▶ Activity
A word-for-word copy of the entries below is required.

--- START ---

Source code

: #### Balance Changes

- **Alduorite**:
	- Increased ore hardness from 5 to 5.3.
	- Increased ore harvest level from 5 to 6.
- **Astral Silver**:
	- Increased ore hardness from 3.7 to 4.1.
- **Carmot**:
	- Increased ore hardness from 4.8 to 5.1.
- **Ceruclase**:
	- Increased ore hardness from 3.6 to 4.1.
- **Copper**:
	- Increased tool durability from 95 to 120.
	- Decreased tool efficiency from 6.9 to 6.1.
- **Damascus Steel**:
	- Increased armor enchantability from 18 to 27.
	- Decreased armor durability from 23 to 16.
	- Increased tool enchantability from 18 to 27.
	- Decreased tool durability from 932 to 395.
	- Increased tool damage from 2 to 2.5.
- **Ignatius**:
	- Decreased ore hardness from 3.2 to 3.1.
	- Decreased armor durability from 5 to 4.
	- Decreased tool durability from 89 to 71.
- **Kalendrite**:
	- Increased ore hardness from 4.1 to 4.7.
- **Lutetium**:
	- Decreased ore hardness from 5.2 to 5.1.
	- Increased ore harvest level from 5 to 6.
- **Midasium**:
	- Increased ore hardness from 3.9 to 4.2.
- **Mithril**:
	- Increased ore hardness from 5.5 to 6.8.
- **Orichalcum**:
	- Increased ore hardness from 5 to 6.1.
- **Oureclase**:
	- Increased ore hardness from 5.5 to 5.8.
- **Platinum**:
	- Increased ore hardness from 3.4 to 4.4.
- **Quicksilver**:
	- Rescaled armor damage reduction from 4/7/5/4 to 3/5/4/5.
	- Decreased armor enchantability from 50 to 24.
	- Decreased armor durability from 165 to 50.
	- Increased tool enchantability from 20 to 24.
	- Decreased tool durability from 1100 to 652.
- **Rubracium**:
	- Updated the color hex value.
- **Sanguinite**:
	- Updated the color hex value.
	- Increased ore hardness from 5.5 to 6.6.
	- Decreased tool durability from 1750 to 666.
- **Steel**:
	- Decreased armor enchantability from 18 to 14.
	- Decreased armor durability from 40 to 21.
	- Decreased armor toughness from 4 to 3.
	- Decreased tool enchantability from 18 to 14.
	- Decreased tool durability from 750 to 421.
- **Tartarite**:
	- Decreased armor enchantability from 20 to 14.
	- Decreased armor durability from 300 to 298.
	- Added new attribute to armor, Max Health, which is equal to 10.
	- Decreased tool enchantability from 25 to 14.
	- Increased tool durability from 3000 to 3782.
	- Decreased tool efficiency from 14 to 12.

--- END ---

▶ Response below
Source code

: #### Balance Changes

- **Alduorite**:
	- Increased ore hardness from 5 to 5.3.
	- Increased ore harvest level from 5 to 6.
- **Astral Silver**:
	- Increased ore hardness from 3.7 to 4.1.
- **Carmot**:
	- Increased ore hardness from 4.8 to 5.1.
- **Ceruclase**:
	- Increased ore hardness from 3.6 to 4.1.
- **Copper**:
	- Increased tool durability from 95 to 120.
	- Decreased tool efficiency from 6.9 to 6.1.
- **Damascus Steel**:
	- Increased armor enchantability from 18 to 27.
	- Decreased armor durability from 23 to 16.
	- Increased tool enchantability from 18 to 27.
	- Decreased tool durability from 932 to 395.
	- Increased tool damage from 2 to 2.5.
- **Ignatius**:
	- Decreased ore hardness from 3.2 to 3.1.
	- Decreased armor durability from 5 to 4.
	- Decreased tool durability from 89 to 71.
- **Kalendrite**:
	- Increased ore hardness from 4.1 to 4.7.
- **Lutetium**:
	- Decreased ore hardness from 5.2 to 5.1.
	- Increased ore harvest level from 5 to 6.
- **Midasium**:
	- Increased ore hardness from 3.9 to 4.2.
- **Mithril**:
	- Increased ore hardness from 5.5 to 6.8.
- **Orichalcum**:
	- Increased ore hardness from 5 to 6.1.
- **Oureclase**:
	- Increased ore hardness from 5.5 to 5.8.
- **Platinum**:
	- Increased ore hardness from 3.4 to 4.4.
- **Quicksilver**:
	- Rescaled armor damage reduction from 4/7/5/4 to 3/5/4/5.
	- Decreased armor enchantability from 50 to 24.
	- Decreased armor durability from 165 to 50.
	- Increased tool enchantability from 20 to 24.
	- Decreased tool durability from 1100 to 652.
- **Rubracium**:
	- Updated the color hex value.
- **Sanguinite**:
	- Updated the color hex value.
	- Increased ore hardness from 5.5 to 6.6.
	- Decreased tool durability from 1750 to 666.
- **Steel**:
	- Decreased armor enchantability from 18 to 14.
	- Decreased armor durability from 40 to 21.
	- Decreased armor toughness from 4 to 3.
	- Decreased tool enchantability from 18 to 14.
	- Decreased tool durability from 750 to 421.
- **Tartarite**:
	- Decreased armor enchantability from 20 to 14.
	- Decreased armor durability from 300 to 298.
	- Added new attribute to armor, Max Health, which is equal to 10.
	- Decreased tool enchantability from 25 to 14.
	- Increased tool durability from 3000 to 3782.
	- Decreased tool efficiency from 14 to 12.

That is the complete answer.